SHORT EXERCISE: Carry on the IndexedDB discussion of error events and nested transactions below, writing what comes after its last sentence.

TEXT SECTION:
This is a great idea. What we could do is to first fire the 'error'
event on the IDBRequest. If .preventDefault() is not called, we'll
fire an 'error' event on the IDBTransaction. If .preventDefault()
still hasn't been called, we fire an 'error' event on the IDBDatabase.
If .preventDefault() *still* hasn't been called, we roll back the
transaction.

This is very similar to error handling in Workers. It might be overly
complex implementation wise, but it does seem like a nice API for
authors.

>>> > Nested transactions:
>>> > Not sure why we're considering this an advanced scenario. To be clear about what the feature means to me: make it legal to start a transaction when one is already in progress, and the nested one is effectively a no-op, just refcounts the transaction, so you need equal amounts of commit()'s, implicit or explicit, and an abort() cancels all nested transactions. The purpose of this is to allow composition, where a piece of code that needs a transaction can start one locally, independently of whether the caller had already one going.
>
>>> Ah. I generally though of nested transactions as the ability to roll
>>> back just an "inner" transaction, while keeping the changes made by an
>>> outer one. Your version of nested transactions would be a lot easier
>>> to implement I suspect.
>
> No, that one is much fancier, I wasn't talking about that (at least in SQL Server we call those save points to distinguish from simple nesting).
>
>>> I take it the reason one would want to start a nested transaction,
>>> rather than simply create a new one, is to ensure that all locks are
>>> being kept held, and that no other changes from another transaction
>>> can slip in between?
>
> You can't create a new one because you'd get isolated from the work done so far. Usually when you write re-usable functions or libraries what you want is the work in the library to happen in a transacted way, either your own or the existing one if someone calls you with an active one.
>
>>> If so, wouldn't the API require that the outer transaction is somehow
>>> referenced (through an function argument or otherwise)? And if so,
>>> couldn't the inner could simply use the outer transaction? This seems
>>> to be the case in the current drafts.
>
> This might work, it depends on what's not reachable from the transaction object. Usually you want to pass 1 thing to your reusable function/library. Passing the database object ensures that you'll have everything you may need about the database accessible. If you pass a transaction, then you can't do things that depend on you having the database object (e.g. create range objects). As I write this I'm realizing that perhaps this is just a matter of including a pointer to the database in the transaction.

EXTRACTED MATERIAL:
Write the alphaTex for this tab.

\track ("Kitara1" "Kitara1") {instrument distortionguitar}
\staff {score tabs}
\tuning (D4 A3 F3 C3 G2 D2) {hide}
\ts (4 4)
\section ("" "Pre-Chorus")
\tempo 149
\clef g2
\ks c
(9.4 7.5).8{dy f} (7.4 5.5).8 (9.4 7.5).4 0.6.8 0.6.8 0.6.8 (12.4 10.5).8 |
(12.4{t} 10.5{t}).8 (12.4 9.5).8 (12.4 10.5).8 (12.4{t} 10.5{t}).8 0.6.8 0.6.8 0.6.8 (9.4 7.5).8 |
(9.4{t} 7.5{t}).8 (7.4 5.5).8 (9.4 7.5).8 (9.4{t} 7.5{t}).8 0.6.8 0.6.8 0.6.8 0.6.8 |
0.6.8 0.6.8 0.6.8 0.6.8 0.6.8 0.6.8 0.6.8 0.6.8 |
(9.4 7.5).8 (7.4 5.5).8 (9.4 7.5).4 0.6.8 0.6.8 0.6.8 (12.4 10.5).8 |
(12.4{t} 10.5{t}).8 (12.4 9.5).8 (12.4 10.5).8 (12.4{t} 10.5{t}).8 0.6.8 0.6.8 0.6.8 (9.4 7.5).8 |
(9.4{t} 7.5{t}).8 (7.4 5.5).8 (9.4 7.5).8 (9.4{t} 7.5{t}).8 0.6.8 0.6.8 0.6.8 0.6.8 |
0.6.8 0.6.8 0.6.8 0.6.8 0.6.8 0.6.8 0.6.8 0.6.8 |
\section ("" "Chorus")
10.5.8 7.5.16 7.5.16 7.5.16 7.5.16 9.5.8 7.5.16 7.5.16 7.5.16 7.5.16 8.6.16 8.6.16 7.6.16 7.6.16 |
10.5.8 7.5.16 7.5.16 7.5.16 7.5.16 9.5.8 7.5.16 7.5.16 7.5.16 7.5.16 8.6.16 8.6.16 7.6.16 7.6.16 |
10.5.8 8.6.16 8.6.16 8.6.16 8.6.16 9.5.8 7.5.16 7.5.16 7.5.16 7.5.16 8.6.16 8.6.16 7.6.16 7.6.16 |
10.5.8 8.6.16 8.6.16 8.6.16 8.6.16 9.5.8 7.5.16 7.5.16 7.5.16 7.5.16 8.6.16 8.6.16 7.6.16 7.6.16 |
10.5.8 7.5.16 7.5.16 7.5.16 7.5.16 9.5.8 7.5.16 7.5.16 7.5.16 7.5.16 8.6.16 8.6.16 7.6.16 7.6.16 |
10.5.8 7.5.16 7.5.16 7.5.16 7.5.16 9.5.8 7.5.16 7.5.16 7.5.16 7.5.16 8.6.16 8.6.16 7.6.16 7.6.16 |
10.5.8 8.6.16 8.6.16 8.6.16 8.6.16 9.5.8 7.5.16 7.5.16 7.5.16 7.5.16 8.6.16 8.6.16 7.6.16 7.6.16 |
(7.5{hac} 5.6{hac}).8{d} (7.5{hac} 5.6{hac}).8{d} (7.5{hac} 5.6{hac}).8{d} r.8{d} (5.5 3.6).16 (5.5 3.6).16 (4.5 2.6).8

TASK ANSWER:
Is there anything you need that isn't on the IDBTransaction object?
Depending on what information it is that is needed, maybe we can
simply add more things to IDBTransaction.

In any case, we already have the IDBTransaction.db property, which is
the pointer to the database from the transaction that you are
suggesting. Would that be enough?

>>> > Schema versioning:
>>> > It's unfortunate that we need to have explicit elements in the page for the versioning protocol to work, but the fact that we can have a reliable mechanism for pages to coordinate a version bump is really nice. For folks that don't know about this the first time they build it, an explicit error message on the schema change timeout can explain where to start. I do think that there may be a need for non-breaking changes to the schema to happen without a "version dance". For example, query processors regularly create temporary tables during sorts and such. Those shouldn't require any coordination (maybe we allow non-versioned additions, or we just introduce temporary, unnamed tables that evaporate on commit() or database close()...).
>
>>> If we do need support for temporary objectStores, I think we should
>>> simply add an API like:
>>>
>>> interface IDBTransaction {
>>>   ...
>>>   IDBObjectStore createTemporaryObjectStore();
>>>   ...
>>> };
>>>
>>> I.e. do the unnamed evaporating objectStores that go away on commit.
>>>
>>> That way the application doesn't have to worry about name collisions
>>> if two transactions run at the same time, or worry about forgetting to
>>> call removeObjectStore at the end of the transaction. We could also
>>> allow temporary objectStores be written to, even if the transaction
>>> was opened in READ_ONLY mode.
>>>
>>> In fact, since a temporary objectStore generally should be removed at
>>> the end of a transaction, if we used the normal createObjectStore,
>>> wouldn't we have to require a "breaking" version-change transaction
>>> since removeObjectStore is called at the end of the transaction? I.e.
>>> temporary object stores can't be implemented using add-only
>>> non-versioned transactions.
>
> Sold!

Yay! :)

>>> However I'd love to hear about when temporary objectStores are used. I
>>> know I've seen them in evaluation strategies created by SQL databases,
>>> but I wasn't able to come up with an example off the top of my head
>>> for a use case that would require them.
>
> Yes, it tends to be SQL-ish scenarios, even if SQL is not involved. For example, if you need to sort a large set you may want to sort it in blocks and keep the blocks on this. Note that this is not just about running out of memory, but also about not getting even close to it and make the rest of the system slow down because of lack of resources.

Can you clarify what you mean by "sort it in blocks and keep the
blocks on this". Not sure it that sentence got cut off?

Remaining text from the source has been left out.